| ВЫБРАННЫЙ ТЕКСТ |
►

Обонятельному благодушию пришел конец, когда небольшая часть горожан утратила иммунитет к смраду из захоронений внутри церквей. Нет никаких свидетельств того, что со средних веков хоть как-то изменились сами процедуры захоронения тел у алтаря, однако в 1737 году парижский парламент назначил комиссию для выяснения опасности, которую представляют эти тела для общественного здоровья. Миазмы, идущие из могил, были объявлены вредными для живых. В течение десяти лет трактат аббата Шарля-Габриеля Поре, библиотекаря Фенелона, был переиздан несколько раз. В своей книге этот богослов доказывал, что и философские, и юридические соображения требуют, чтобы мертвые покоились за чертой города. По мнению Филиппа Арьеса, новая обонятельная чувствительность к присутствию трупов возникла благодаря новому типу страха смерти. Начиная с середины XVIII века сообщения о том, как люди умерли от одного только трупного смрада, становятся регулярны. От Шотландии до Польши смрад разлагающихся тел вызывает не просто отвращение, а страх. Сохранились свидетельства якобы очевидцев того, как в течение часа после вскрытия могилы для нового захоронения от трупных миазмов умирали сотни прихожан. Если в 1760-е годы на кладбище Невинных днем приходили для пикников, а ночью — для любовных свиданий, то к 1780 году оно было закрыто по требованию публики из-за нестерпимого смрада разлагающихся тел.
Нетерпимость к вони фекалий развивалась гораздо медленнее, хотя первые жалобы на этот счет раздаются уже в 1740-е годы. Сначала внимание к этой теме привлекли филантропически настроенные ученые, изучавшие «воздухи» — сегодня мы сказали бы «газы». В то время инструменты для анализа летучих веществ были еще очень грубыми; еще не был открыт ни кислород, ни его роль в процессе горения и окисления. При анализе исследователям приходилось полагаться на собственный нос. Но это не помешало им издавать трактаты о городских «испарениях». Известно около двух десятков таких брошюр и книг, вышедших с середины XVIII века до воцарения Наполеона. В этих трактатах обсуждаются семь пахучих точек человеческого тела, лежащих между теменем и пальцами на ногах; выделяются семь запахов разложения, сменяющих друг друга при гниении животных тел; неприятные запахи подразделяются на здоровые — например, человеческих и животных испражнений — и гнилостные и вредные; читателя учат уловлять запахи в склянку для последующего сопоставления и изучения их эволюции; оценивается вес испарений, приходящийся на одного городского жителя, и последствия их переноса — по воздуху — в городские окрестности. Озабоченность смрадными испарениями выражает почти исключительно узкая группа врачей, философов и журналистов. Почти каждый автор сетует на то, что широкая публика равнодушна к проблеме удаления этих «дурных воздухов» из города.

◄

| ЗАДАНИЕ |
Когда, по выбранному тексту, закрыли кладбище Невинных и почему?

| ИСХОДНЫЕ ДАННЫЕ |
►

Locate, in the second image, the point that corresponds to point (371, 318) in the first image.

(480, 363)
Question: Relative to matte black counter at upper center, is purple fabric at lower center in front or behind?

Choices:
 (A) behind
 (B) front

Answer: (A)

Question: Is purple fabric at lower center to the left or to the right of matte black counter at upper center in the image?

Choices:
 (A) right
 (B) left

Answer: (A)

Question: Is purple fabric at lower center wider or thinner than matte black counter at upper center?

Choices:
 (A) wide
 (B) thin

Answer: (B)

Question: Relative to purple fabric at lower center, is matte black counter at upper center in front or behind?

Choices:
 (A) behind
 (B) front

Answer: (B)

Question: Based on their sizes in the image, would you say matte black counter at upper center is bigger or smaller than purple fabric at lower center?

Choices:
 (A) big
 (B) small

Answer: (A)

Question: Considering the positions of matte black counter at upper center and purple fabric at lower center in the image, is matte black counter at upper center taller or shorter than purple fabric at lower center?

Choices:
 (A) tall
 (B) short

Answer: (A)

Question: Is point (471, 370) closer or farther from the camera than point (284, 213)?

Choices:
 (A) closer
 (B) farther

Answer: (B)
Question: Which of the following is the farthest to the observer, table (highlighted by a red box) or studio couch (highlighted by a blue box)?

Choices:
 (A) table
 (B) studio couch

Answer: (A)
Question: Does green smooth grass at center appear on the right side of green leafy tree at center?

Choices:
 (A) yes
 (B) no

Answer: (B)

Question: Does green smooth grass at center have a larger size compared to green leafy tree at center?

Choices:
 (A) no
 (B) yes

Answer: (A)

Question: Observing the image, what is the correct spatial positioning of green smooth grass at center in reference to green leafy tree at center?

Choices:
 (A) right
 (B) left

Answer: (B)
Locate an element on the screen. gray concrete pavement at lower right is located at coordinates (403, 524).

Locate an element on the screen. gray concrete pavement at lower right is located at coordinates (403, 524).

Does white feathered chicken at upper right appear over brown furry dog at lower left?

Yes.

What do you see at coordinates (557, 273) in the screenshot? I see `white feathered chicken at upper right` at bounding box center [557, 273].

◄

| ОТВЕТ |
К 1780 году, по требованию публики из-за нестерпимого смрада разлагающихся тел.